A. In HEK293T cells stably transfected with either Flag-RtcB^WT or Flag-RtcB^C122A, the level of Flag-RtcB was comparable to that of endogenous RtcB (lower panel, input). Anti-Flag co-IP showed that both wild type and ligase-dead RtcB proteins were associated with overexpressed IRE1α. Parental HEK293T cells that overexpressed IRE1α were used as a negative control. B. Using glutathione-Sepharose pull-down, a similar experiment was performed with GST-RtcB stably transfected HEK293T cells, showing that GST-RtcB interacted with overexpressed IRE1α. C. The association of RtcB with IRE1α was resistant to RNase A treatment. D–E. Endogenous IRE1α was associated with Flag-tagged or GST-tagged RtcB in two stable HEK293T cell lines that expressed Flag-RtcB and GST-RtcB, respectively.

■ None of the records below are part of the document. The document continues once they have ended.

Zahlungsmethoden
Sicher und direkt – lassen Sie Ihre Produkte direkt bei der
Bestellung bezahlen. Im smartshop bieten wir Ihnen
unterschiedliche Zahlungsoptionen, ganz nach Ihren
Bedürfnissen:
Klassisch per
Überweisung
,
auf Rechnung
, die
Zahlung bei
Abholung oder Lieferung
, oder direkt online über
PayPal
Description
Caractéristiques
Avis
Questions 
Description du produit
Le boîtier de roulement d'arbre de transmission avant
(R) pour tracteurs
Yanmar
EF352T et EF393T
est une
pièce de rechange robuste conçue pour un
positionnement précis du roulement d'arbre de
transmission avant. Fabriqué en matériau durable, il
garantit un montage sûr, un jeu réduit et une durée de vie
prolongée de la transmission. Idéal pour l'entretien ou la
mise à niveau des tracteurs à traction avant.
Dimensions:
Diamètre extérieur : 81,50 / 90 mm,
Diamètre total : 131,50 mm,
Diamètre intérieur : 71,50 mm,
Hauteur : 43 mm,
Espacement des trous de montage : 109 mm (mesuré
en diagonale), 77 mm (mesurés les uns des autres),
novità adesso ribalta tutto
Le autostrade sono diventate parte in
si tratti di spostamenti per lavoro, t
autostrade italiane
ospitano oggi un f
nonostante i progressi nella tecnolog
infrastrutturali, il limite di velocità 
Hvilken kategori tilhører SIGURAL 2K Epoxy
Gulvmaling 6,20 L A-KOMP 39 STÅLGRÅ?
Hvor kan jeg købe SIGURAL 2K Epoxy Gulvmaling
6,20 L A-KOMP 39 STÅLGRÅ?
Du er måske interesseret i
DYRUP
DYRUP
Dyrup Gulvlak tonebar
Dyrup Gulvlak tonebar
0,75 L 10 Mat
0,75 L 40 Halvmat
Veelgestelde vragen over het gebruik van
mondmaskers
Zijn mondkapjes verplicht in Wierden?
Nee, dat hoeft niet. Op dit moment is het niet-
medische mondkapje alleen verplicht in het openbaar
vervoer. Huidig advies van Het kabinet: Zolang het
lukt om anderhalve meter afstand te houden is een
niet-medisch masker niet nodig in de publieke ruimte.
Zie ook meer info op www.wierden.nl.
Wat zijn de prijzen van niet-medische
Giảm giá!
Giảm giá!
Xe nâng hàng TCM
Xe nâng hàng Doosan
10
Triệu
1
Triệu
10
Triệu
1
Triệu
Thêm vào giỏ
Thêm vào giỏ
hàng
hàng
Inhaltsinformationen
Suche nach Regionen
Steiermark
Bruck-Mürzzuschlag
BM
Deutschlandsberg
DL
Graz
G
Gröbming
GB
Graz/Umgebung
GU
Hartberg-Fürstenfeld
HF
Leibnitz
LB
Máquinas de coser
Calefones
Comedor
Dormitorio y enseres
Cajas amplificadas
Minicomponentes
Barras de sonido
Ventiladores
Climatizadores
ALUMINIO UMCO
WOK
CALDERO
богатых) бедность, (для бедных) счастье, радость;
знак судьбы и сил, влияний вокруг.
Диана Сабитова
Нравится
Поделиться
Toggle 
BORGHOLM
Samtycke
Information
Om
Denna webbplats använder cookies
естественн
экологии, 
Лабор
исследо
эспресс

Figure 7. IRE1α and RtcB reconstitute XBP1 splicing in vitro

A. A Coomassie blue stained gel showing the affinity-purified RtcB proteins and the recombinant cytoplasmic domain of IRE1α. Both Flag-RtcB^WT and Flag-RtcB^C122A proteins were purified from the HEK293T stable cell lines described in Fig. 6A. B. An XBP1u intron-containing RNA substrate described in Fig. S7 was generated by in vitro transcription. Indicated purified proteins were incubated with the RNA substrate. The RNA products were purified and analyzed by RT-PCR. Note that the PCR was carried at saturation to increase signal intensity. The size shift and Pst I digestion patterns showed that wild type RtcB and IRE1α were both required and sufficient for XBP1u splicing in vitro. C. RT-qPCR analysis of the in vitroXBP1 splicing. D. Sequence analysis of the PCR products confirmed that the reconstituted splicing reaction occurred at the exact exon-intron junction. E. A working model to demonstrate the role of RtcB during mammalian UPR. Under normal condition, a subset of RtcB is in complex with IRE1α while binding to XBP1u mRNA. Upon ER stress, IRE1α oligomerizes, trans-autophosphorylates, and activates its endonuclease activity to excise a 26-nt intron of XBP1u. The IRE1α-associated RtcB then ligates two XBP1 exons to generate XBP1s mRNA. By physical interaction between RtcB and IRE1α, the two sequential steps of unconventional XBP1 splicing occur on the ER membrane. At present, it is not known whether RtcB directly interacts with IRE1α or through an intermediate (marked as “X”).